Tschechien verspielt das Erbe von Václav Havel
Am Ende eines schwierigen Wahljahres bedeutet der Ausgang der politischen Abstimmung in Tschechien einen Dämpfer für die EU.
In der Tschechischen Republik haben die proeuropäischen Parteien der Mitte jetzt massiv verloren. Dagegen spüren Europaskeptiker und Rechtspopulisten viel Aufwind. Anderswo haben Wirtschaftskrise und soziale Misere die populistischen Parteien stark gemacht. Davon kann in Tschechien nicht die Rede sein. Die Wirtschaft des Landes läuft gut, auch dank der Impulse des deutschen Nachbarn. Tschechien hat mit knapp drei Prozent die niedrigste Arbeitslosenrate aller EU-Länder. Viele Unternehmen suchen verzweifelt Fachkräfte. Die Löhne steigen kräftig.
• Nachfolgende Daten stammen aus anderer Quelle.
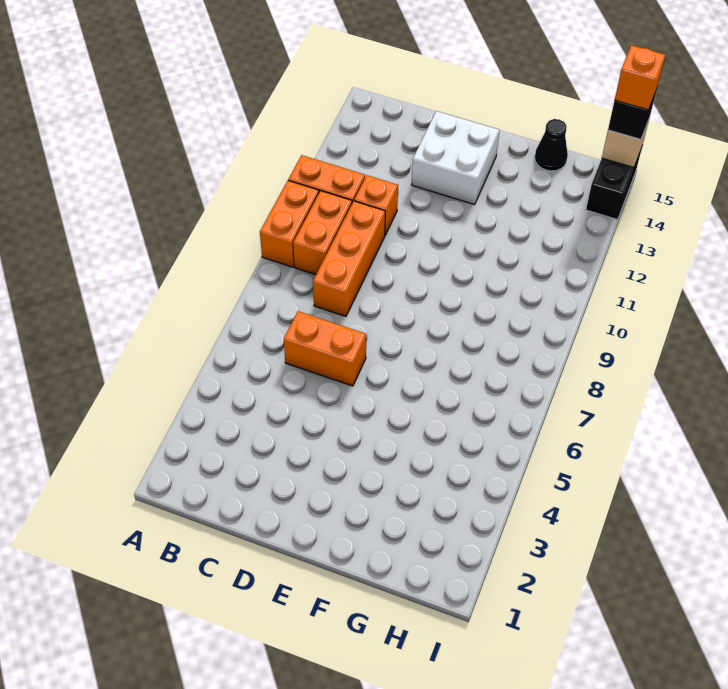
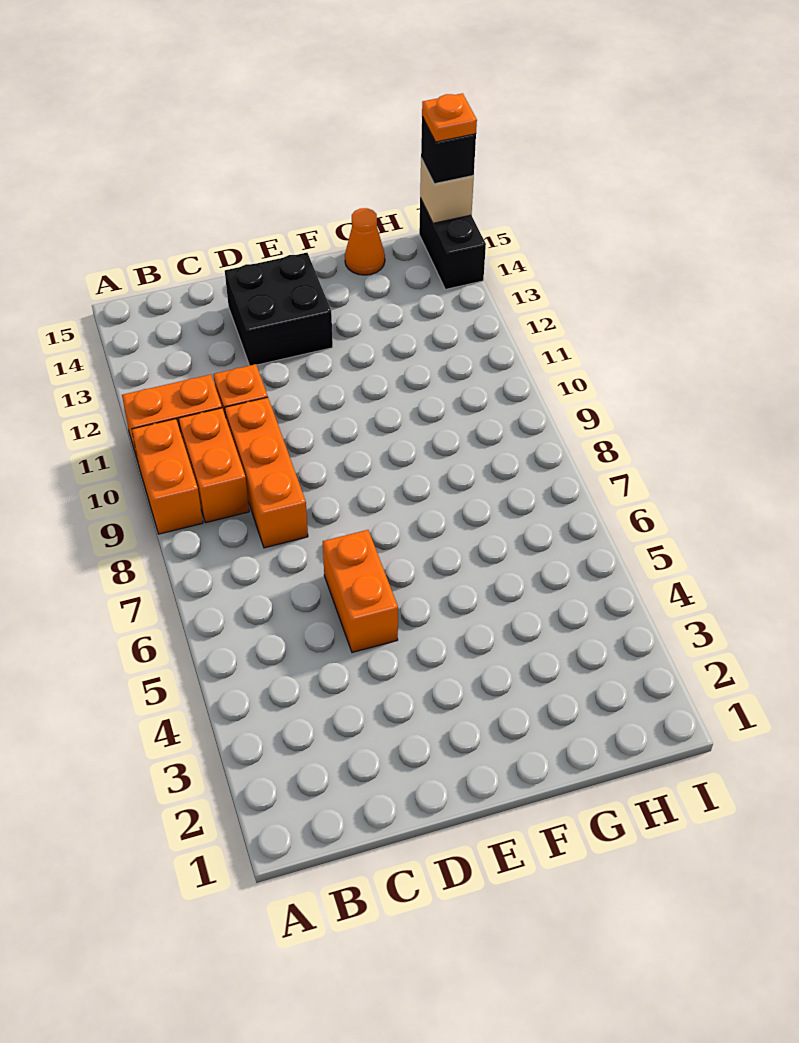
orange 1x2 brick [284,311,366,386] -> orange 1x2 brick turned to [323,530,398,653]
white 2x2 brick [412,111,499,205] -> black 2x2 brick [225,253,333,365]
black 1x1 cone [535,119,568,171] -> orange 1x1 cone [345,208,385,275]
orange 1x1 brick [615,45,665,110] -> orange 1x1 plate [422,93,477,142]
Dass fast zwei Drittel der Wähler gegen die politische Elite und ihren Europakurs gestimmt haben, muss andere Gründe haben. Zum einen sind die Bürger der Korruptionsskandale überdrüssig, in die Konservative wie Sozialdemokraten verstrickt waren. Zum anderen gibt es in Tschechien großes Misstrauen gegen die europäische Politik. Präsidenten wie Václav Klaus oder Miloš Zeman haben mit Agitation gegen Brüssel diese Antistimmung geschürt. Mit der Flüchtlingskrise hat sie einen Höhepunkt erreicht.
Tschechiens Wahlsieger Andrej Babiš hat als Populist par excellence von dieser Gefühlslage profitiert. Darüber, dass ein Antipolitiker wie er derart triumphiert, darf man sich dennoch wundern. Als Bollwerk gegen das herrschende System präsentiert Babiš seine Partei ANO, obwohl diese „Aktion unzufriedener Bürger“jetzt selbst fast vier Jahre lang Regierungsverantwortung getragen hat. Als Barrikadenkämpfer gegen das „Establishment“stilisiert sich Babiš mit seiner simplen Parole „Wir sind keine Politiker“, obschon der Ex-Finanzminister und Unternehmer selbst seit Langem zu den Privilegierten zählt.
Über diese und noch viel größere Widersprüche sieht eine in Wut geratene Wählerschaft hinweg. Dass Babiš kein konsistentes Programm hat, sondern sein Fähnchen nach dem Wind hängt, erscheint als Kleinigkeit. Dass er die Rolle des Parlaments abwertet und dem kaum demokratiekompatiblen Grundsatz folgt, den Staat wie eine Firma zu führen, schadet ihm nicht. Nicht einmal Ermittlungen wegen Steuer- und Subventionsbetrugs vermögen ihn zu stoppen. Ebenso wenig die Tatsache, dass er wie Silvio Berlusconi politische, wirtschaftliche und mediale Macht ballt und so Interessenkonflikte erzeugt.
Puren Eigennutz predigt mit Mitteln der Propaganda einer wie Babiš. Verkommen ist das Erbe von Václav Havel, der auf die Wahrheit gepocht, Europa propagiert und eine moralische Politik jenseits von Parteiinteressen und Marktideologie verfochten hat.